■ Exercise goal:
Each line of the data is to be output verbatim, with the images removed.

Collected data entries:
=== Section Start ===

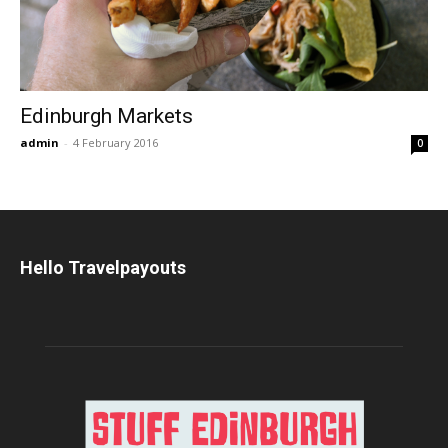
Edinburgh Markets
admin
-
4 February 2016
0
Hello Travelpayouts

=== Section End ===

■ Response to this task:
Edinburgh Markets
admin
-
4 February 2016
0
Hello Travelpayouts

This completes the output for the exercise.